-- RECORD SET follows --

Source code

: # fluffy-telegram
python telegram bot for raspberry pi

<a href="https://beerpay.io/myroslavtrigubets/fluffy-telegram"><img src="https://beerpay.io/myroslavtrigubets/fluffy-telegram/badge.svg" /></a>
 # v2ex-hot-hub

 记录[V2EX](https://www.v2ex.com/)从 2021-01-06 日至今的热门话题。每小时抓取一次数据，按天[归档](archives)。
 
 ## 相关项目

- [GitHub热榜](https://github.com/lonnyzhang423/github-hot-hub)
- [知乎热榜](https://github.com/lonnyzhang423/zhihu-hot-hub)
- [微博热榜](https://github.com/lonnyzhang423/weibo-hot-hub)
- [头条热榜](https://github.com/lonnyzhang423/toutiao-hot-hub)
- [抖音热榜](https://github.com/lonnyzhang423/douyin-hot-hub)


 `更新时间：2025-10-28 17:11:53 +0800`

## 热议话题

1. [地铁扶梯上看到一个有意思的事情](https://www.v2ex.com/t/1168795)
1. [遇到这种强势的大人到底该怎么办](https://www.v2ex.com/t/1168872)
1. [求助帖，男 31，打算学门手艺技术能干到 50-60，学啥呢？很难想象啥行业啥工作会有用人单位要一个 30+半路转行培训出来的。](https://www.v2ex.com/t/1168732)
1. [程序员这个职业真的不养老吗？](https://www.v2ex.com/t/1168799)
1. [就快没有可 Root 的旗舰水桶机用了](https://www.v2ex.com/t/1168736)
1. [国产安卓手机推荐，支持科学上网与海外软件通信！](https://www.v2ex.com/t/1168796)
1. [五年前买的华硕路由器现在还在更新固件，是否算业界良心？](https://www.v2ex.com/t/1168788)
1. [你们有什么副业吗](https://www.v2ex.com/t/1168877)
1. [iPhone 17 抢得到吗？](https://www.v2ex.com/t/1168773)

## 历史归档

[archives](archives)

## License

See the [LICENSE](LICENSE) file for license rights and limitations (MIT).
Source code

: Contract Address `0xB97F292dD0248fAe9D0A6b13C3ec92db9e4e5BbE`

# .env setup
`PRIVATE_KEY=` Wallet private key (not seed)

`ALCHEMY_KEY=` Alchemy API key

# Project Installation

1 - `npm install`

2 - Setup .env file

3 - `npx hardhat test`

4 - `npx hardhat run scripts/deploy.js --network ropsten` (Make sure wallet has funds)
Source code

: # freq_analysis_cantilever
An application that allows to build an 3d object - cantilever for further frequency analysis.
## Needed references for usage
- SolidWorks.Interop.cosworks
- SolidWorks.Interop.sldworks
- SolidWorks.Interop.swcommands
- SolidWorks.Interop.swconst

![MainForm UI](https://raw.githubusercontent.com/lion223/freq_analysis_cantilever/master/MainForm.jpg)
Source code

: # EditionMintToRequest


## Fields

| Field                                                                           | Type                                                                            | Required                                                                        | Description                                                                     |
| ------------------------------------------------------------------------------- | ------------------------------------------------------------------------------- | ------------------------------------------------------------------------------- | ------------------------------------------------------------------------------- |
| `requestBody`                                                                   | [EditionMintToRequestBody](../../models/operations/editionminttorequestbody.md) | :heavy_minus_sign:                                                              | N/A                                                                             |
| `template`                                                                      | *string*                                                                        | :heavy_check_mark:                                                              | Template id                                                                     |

-- RECORD SET concluded --

• _YOUR TASK_
What you return must match the data word for word.

• _RESULT_
Source code

: # fluffy-telegram
python telegram bot for raspberry pi

<a href="https://beerpay.io/myroslavtrigubets/fluffy-telegram"><img src="https://beerpay.io/myroslavtrigubets/fluffy-telegram/badge.svg" /></a>
 # v2ex-hot-hub

 记录[V2EX](https://www.v2ex.com/)从 2021-01-06 日至今的热门话题。每小时抓取一次数据，按天[归档](archives)。
 
 ## 相关项目

- [GitHub热榜](https://github.com/lonnyzhang423/github-hot-hub)
- [知乎热榜](https://github.com/lonnyzhang423/zhihu-hot-hub)
- [微博热榜](https://github.com/lonnyzhang423/weibo-hot-hub)
- [头条热榜](https://github.com/lonnyzhang423/toutiao-hot-hub)
- [抖音热榜](https://github.com/lonnyzhang423/douyin-hot-hub)


 `更新时间：2025-10-28 17:11:53 +0800`

## 热议话题

1. [地铁扶梯上看到一个有意思的事情](https://www.v2ex.com/t/1168795)
1. [遇到这种强势的大人到底该怎么办](https://www.v2ex.com/t/1168872)
1. [求助帖，男 31，打算学门手艺技术能干到 50-60，学啥呢？很难想象啥行业啥工作会有用人单位要一个 30+半路转行培训出来的。](https://www.v2ex.com/t/1168732)
1. [程序员这个职业真的不养老吗？](https://www.v2ex.com/t/1168799)
1. [就快没有可 Root 的旗舰水桶机用了](https://www.v2ex.com/t/1168736)
1. [国产安卓手机推荐，支持科学上网与海外软件通信！](https://www.v2ex.com/t/1168796)
1. [五年前买的华硕路由器现在还在更新固件，是否算业界良心？](https://www.v2ex.com/t/1168788)
1. [你们有什么副业吗](https://www.v2ex.com/t/1168877)
1. [iPhone 17 抢得到吗？](https://www.v2ex.com/t/1168773)

## 历史归档

[archives](archives)

## License

See the [LICENSE](LICENSE) file for license rights and limitations (MIT).
Source code

: Contract Address `0xB97F292dD0248fAe9D0A6b13C3ec92db9e4e5BbE`

# .env setup
`PRIVATE_KEY=` Wallet private key (not seed)

`ALCHEMY_KEY=` Alchemy API key

# Project Installation

1 - `npm install`

2 - Setup .env file

3 - `npx hardhat test`

4 - `npx hardhat run scripts/deploy.js --network ropsten` (Make sure wallet has funds)
Source code

: # freq_analysis_cantilever
An application that allows to build an 3d object - cantilever for further frequency analysis.
## Needed references for usage
- SolidWorks.Interop.cosworks
- SolidWorks.Interop.sldworks
- SolidWorks.Interop.swcommands
- SolidWorks.Interop.swconst

![MainForm UI](https://raw.githubusercontent.com/lion223/freq_analysis_cantilever/master/MainForm.jpg)
Source code

: # EditionMintToRequest


## Fields

| Field                                                                           | Type                                                                            | Required                                                                        | Description                                                                     |
| ------------------------------------------------------------------------------- | ------------------------------------------------------------------------------- | ------------------------------------------------------------------------------- | ------------------------------------------------------------------------------- |
| `requestBody`                                                                   | [EditionMintToRequestBody](../../models/operations/editionminttorequestbody.md) | :heavy_minus_sign:                                                              | N/A                                                                             |
| `template`                                                                      | *string*                                                                        | :heavy_check_mark:                                                              | Template id                                                                     |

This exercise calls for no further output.